La diplomatie africaine s’est donné rendez-vous sur les rives du fleuve Congo. Alors que l’Est de la République démocratique du Congo fait face à une recrudescence critique de la maladie à virus Ebola, la visite officielle du président sud-africain, Cyril Ramaphosa, le jeudi 2 juillet 2026, est venue rappeler que les crises sanitaires contemporaines se jouent désormais sur l’échiquier des relations internationales.
Reçu au Palais de la Nation par son homologue Félix Tshisekedi, Cyril Ramaphosa n’a pas seulement agi en chef d’État partenaire, mais en véritable mandataire continental. En tant que Champion de l’Union africaine pour la préparation, la prévention et la riposte aux pandémies (PPPR), le dirigeant sud-africain est venu coordonner la mise en œuvre de l’enveloppe globale de 910 millions de dollars américains mobilisée par la communauté internationale.
Joignant le geste à la parole diplomatique, Pretoria a annoncé une contribution financière directe de 13,5 millions de dollars pour appuyer les équipes congolaises. Le point d’orgue de cette séquence technique a été la visite conjointe des deux chefs d’État à l’Institut National de Recherche Biomédicale (INRB), véritable sanctuaire de la science congolaise et pivot de la coopération scientifique sud-sud.
Sur le plan multilatéral, cette visite a servi de tribune pour dénoncer une dérive récurrente de la gouvernance mondiale : le réflexe de fermeture des frontières. Cyril Ramaphosa a lancé un appel vibrant à la communauté internationale, exhortant les partenaires occidentaux et régionaux à « ne pas verrouiller leurs portes » à la RDC.
Pour la diplomatie congolaise, ce soutien est capital. Il permet d’éviter l’asphyxie économique qui accompagne souvent les crises sanitaires majeures et rappelle les principes du Règlement sanitaire international (RSI) de l’OMS, qui promeut la solidarité plutôt que le cloisonnement et la stigmatisation des États affectés.

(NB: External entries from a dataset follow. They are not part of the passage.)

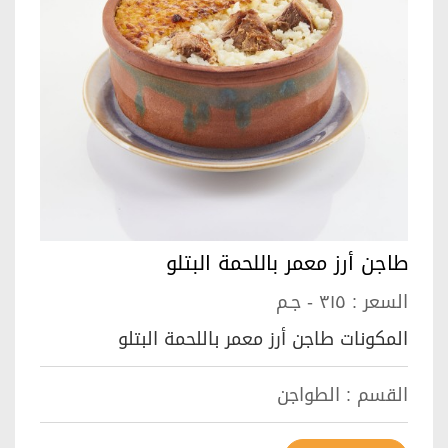
طاجن أرز معمر باللحمة البتلو
السعر :
٣١٥ - جـم
المكونات طاجن أرز معمر باللحمة البتلو
القسم :
الطواجن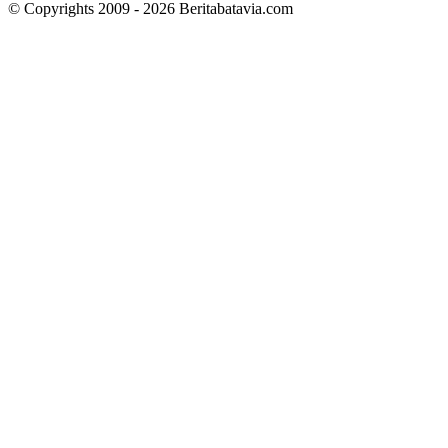
© Copyrights 2009 - 2026 Beritabatavia.com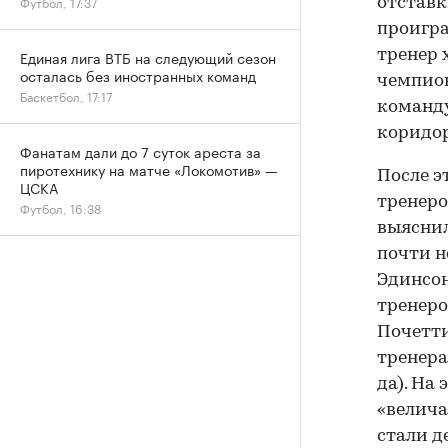
Футбол, 17:37
отставк
проигра
тренер 
Единая лига ВТБ на следующий сезон
осталась без иностранных команд
чемпион
Баскетбол, 17:17
команду
коридор
Фанатам дали до 7 суток ареста за
пиротехнику на матче «Локомотив» —
После э
ЦСКА
тренеро
Футбол, 16:38
выяснил
почти н
Эдинсон
тренеро
Почетти
тренера
да). На
«велича
стали д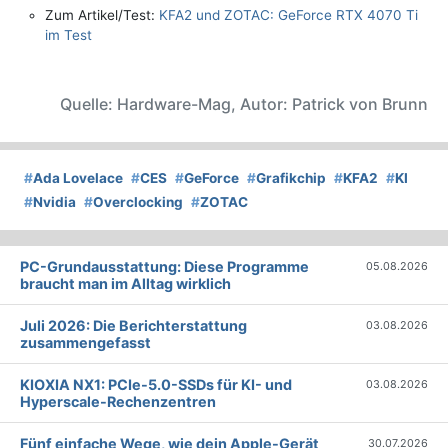
Zum Artikel/Test:
KFA2 und ZOTAC: GeForce RTX 4070 Ti
im Test
Quelle: Hardware-Mag, Autor: Patrick von Brunn
#
Ada Lovelace
#
CES
#
GeForce
#
Grafikchip
#
KFA2
#
KI
#
Nvidia
#
Overclocking
#
ZOTAC
PC-Grundausstattung: Diese Programme
05.08.2026
braucht man im Alltag wirklich
Juli 2026: Die Bericht­erstattung
03.08.2026
zusammengefasst
KIOXIA NX1: PCIe-5.0-SSDs für KI- und
03.08.2026
Hyperscale-Rechenzentren
Fünf einfache Wege, wie dein Apple-Gerät
30.07.2026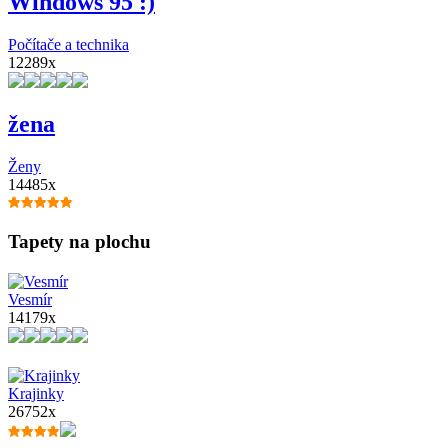
Windows 95 :)
Počítače a technika
12289x
žena
Ženy
14485x
Tapety na plochu
Vesmír
14179x
Krajinky
26752x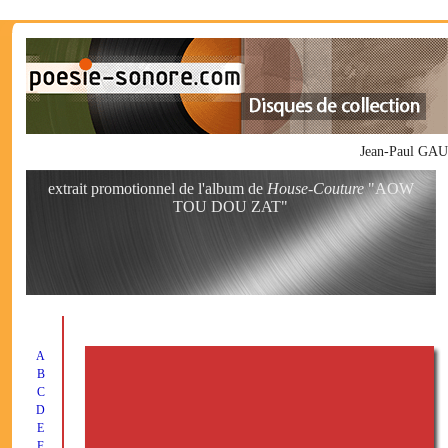
Jean-Paul GAU
extrait promotionnel de l'album de
House-Couture
"AOW
TOU DOU ZAT"
A
B
C
D
E
F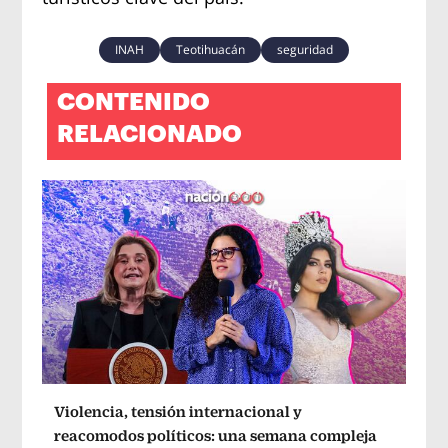
INAH
Teotihuacán
seguridad
CONTENIDO
RELACIONADO
Violencia, tensión internacional y
reacomodos políticos: una semana compleja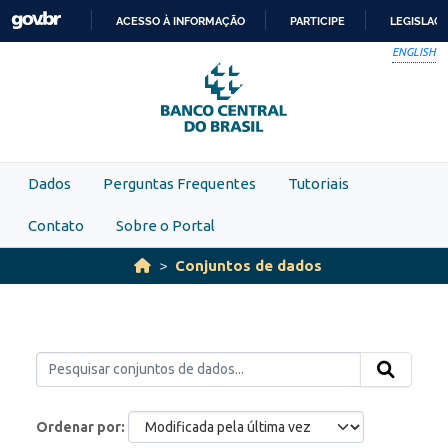
Skip to main content
ACESSO À INFORMAÇÃO
PARTICIPE
LEGISLAÇ
IR
ENGLISH
PARA
O
CONTEÚDO
Dados
Perguntas Frequentes
Tutoriais
Contato
Sobre o Portal
Conjuntos de dados
Ordenar por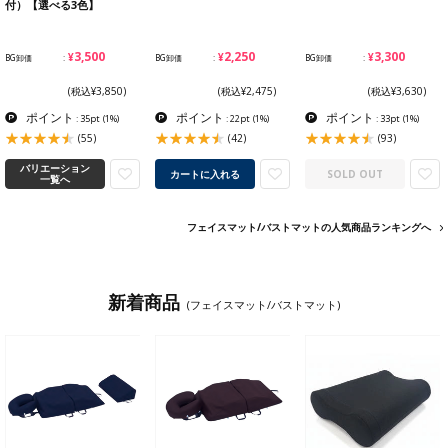
付）【選べる3色】
¥3,500
¥2,250
¥3,300
BG卸価
BG卸価
BG卸価
(税込¥3,850)
(税込¥2,475)
(税込¥3,630)
ポイント
ポイント
ポイント
: 35pt
(1%)
: 22pt
(1%)
: 33pt
(1%)
(55)
(42)
(93)
バリエーション
カートに入れる
SOLD OUT
一覧へ
フェイスマット/バストマットの人気商品ランキングへ
新着商品
(フェイスマット/バストマット)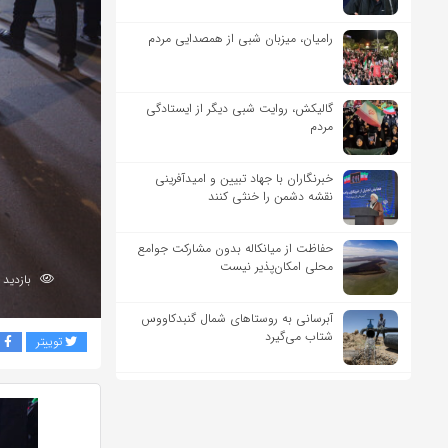
رامیان، میزبان شبی از همصدایی مردم
گالیکش، روایت شبی دیگر از ایستادگی
مردم
خبرنگاران با جهاد تبیین و امیدآفرینی
نقشه دشمن را خنثی کنند
حفاظت از میانکاله بدون مشارکت جوامع
محلی امکان‌پذیر نیست
بازدید 90
آبرسانی به روستاهای شمال گنبدکاووس
شتاب می‌گیرد
توییتر
ف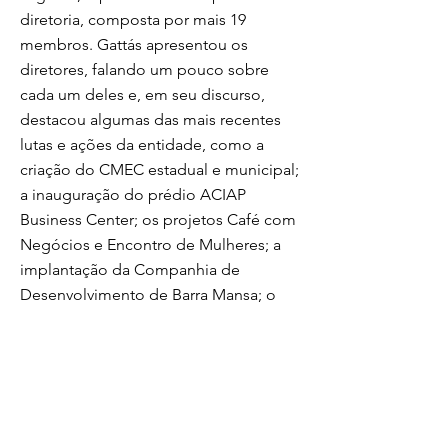
diretoria, composta por mais 19
membros. Gattás apresentou os
diretores, falando um pouco sobre
cada um deles e, em seu discurso,
destacou algumas das mais recentes
lutas e ações da entidade, como a
criação do CMEC estadual e municipal;
a inauguração do prédio ACIAP
Business Center; os projetos Café com
Negócios e Encontro de Mulheres; a
implantação da Companhia de
Desenvolvimento de Barra Mansa; o
apoio à volta de eventos como as
exposições agropecuárias e Flumisul; a
solicitação e obtenção, junto à
concessionária responsável, da
instalação de cancelas mais seguras
nas passagens de nível no Centro da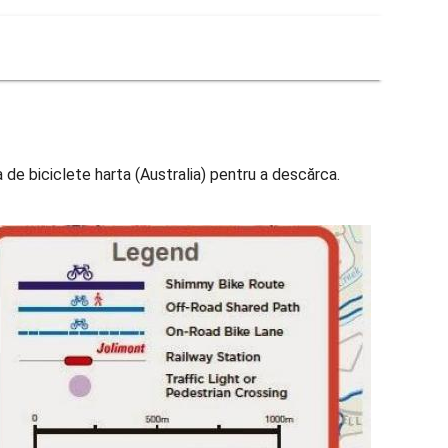
de biciclete harta (Australia) pentru a descărca.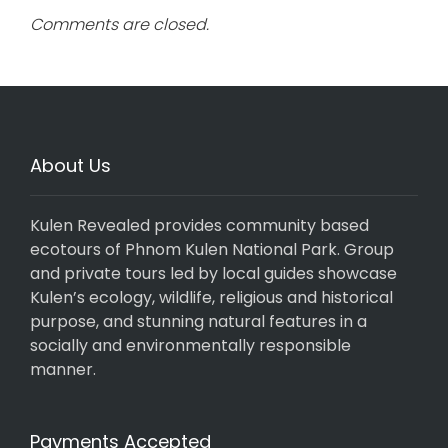
Comments are closed.
About Us
Kulen Revealed provides community based
ecotours of Phnom Kulen National Park. Group
and private tours led by local guides showcase
Kulen’s ecology, wildlife, religious and historical
purpose, and stunning natural features in a
socially and environmentally responsible
manner.
Payments Accepted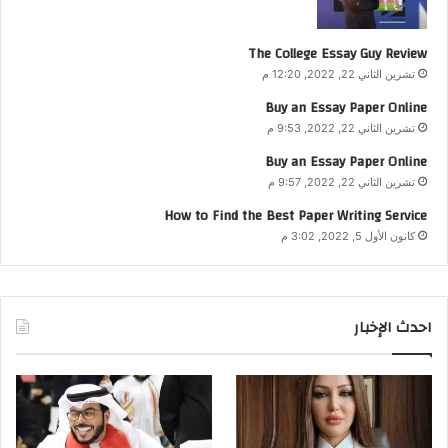
The College Essay Guy Review
تشرين الثاني 22, 2022, 12:20 م
Buy an Essay Paper Online
تشرين الثاني 22, 2022, 9:53 م
Buy an Essay Paper Online
تشرين الثاني 22, 2022, 9:57 م
How to Find the Best Paper Writing Service
كانون الأول 5, 2022, 3:02 م
احدث الإخبار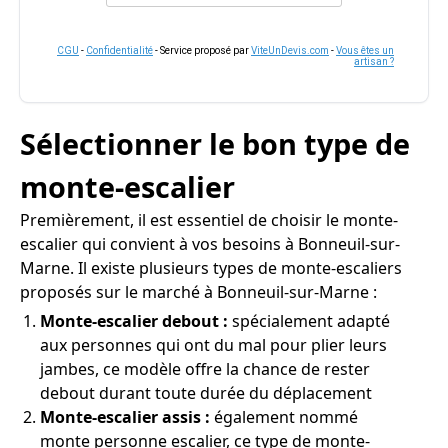
CGU
-
Confidentialité
- Service proposé par
ViteUnDevis.com
-
Vous êtes un
artisan ?
Sélectionner le bon type de
monte-escalier
Premièrement, il est essentiel de choisir le monte-
escalier qui convient à vos besoins à Bonneuil-sur-
Marne. Il existe plusieurs types de monte-escaliers
proposés sur le marché à Bonneuil-sur-Marne :
Monte-escalier debout :
spécialement adapté
aux personnes qui ont du mal pour plier leurs
jambes, ce modèle offre la chance de rester
debout durant toute durée du déplacement
Monte-escalier assis :
également nommé
monte personne escalier, ce type de monte-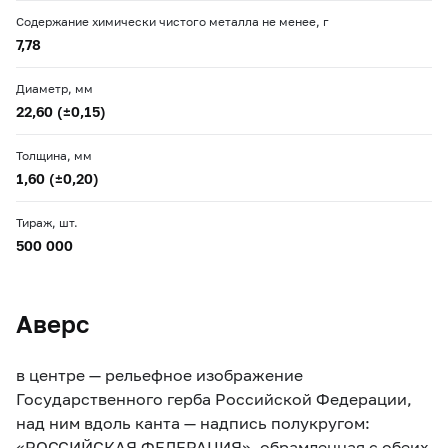
Содержание химически чистого металла не менее, г
7,78
Диаметр, мм
22,60 (±0,15)
Толщина, мм
1,60 (±0,20)
Тираж, шт.
500 000
Аверс
в центре — рельефное изображение
Государственного герба Российской Федерации,
над ним вдоль канта — надпись полукругом:
«РОССИЙСКАЯ ФЕДЕРАЦИЯ», обрамленная с обеих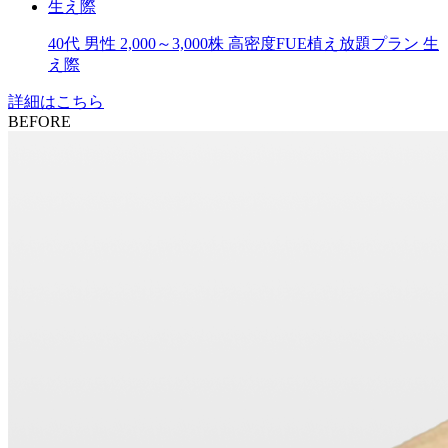
生え際
40代
男性
2,000～3,000株
高密度FUE植え放題プラン
生
え際
詳細はこちら
BEFORE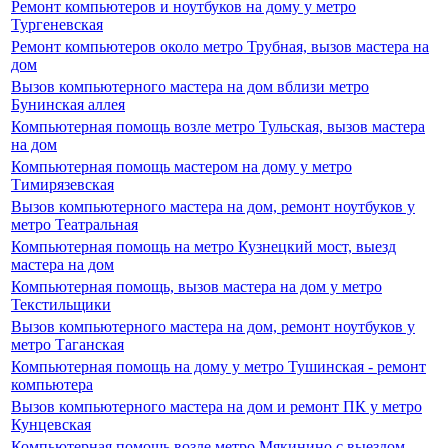
Ремонт компьютеров и ноутбуков на дому у метро
Тургеневская
Ремонт компьютеров около метро Трубная, вызов мастера на
дом
Вызов компьютерного мастера на дом вблизи метро
Бунинская аллея
Компьютерная помощь возле метро Тульская, вызов мастера
на дом
Компьютерная помощь мастером на дому у метро
Тимирязевская
Вызов компьютерного мастера на дом, ремонт ноутбуков у
метро Театральная
Компьютерная помощь на метро Кузнецкий мост, выезд
мастера на дом
Компьютерная помощь, вызов мастера на дом у метро
Текстильщики
Вызов компьютерного мастера на дом, ремонт ноутбуков у
метро Таганская
Компьютерная помощь на дому у метро Тушинская - ремонт
компьютера
Вызов компьютерного мастера на дом и ремонт ПК у метро
Кунцевская
Компьютерная помощь возле метро Мякинино с выездом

Pour les lecteurs de Congodiplomatie, l’analyse ne saurait être complète sans aborder l’imbrication des crises. Lors de la conférence de presse conjointe, les deux présidents ont mis en lumière le principal obstacle à la riposte médicale : l’insécurité chronique dans l’Est du pays.
L’Afrique du Sud, acteur militaire clé sur le sol congolais via les forces régionales, se retrouve au carrefour de ce double défi. Les dirigeants ont plaidé de concert pour un cessez-le-feu humanitaire immédiat. L’objectif est double : sécuriser les corridors d’accès pour les personnels de santé et stabiliser les mouvements de population qui accélèrent la propagation transfrontalière du virus.
En réaffirmant l’ancrage de l’axe Pretoria-Kinshasa, cette visite démontre que la souveraineté sanitaire de la RDC est indissociable de sa diplomatie sécuritaire. Face à l’urgence, Félix Tshisekedi et Cyril Ramaphosa ont dessiné les contours d’une Afrique capable de formuler ses propres réponses globales aux crises qui la secouent.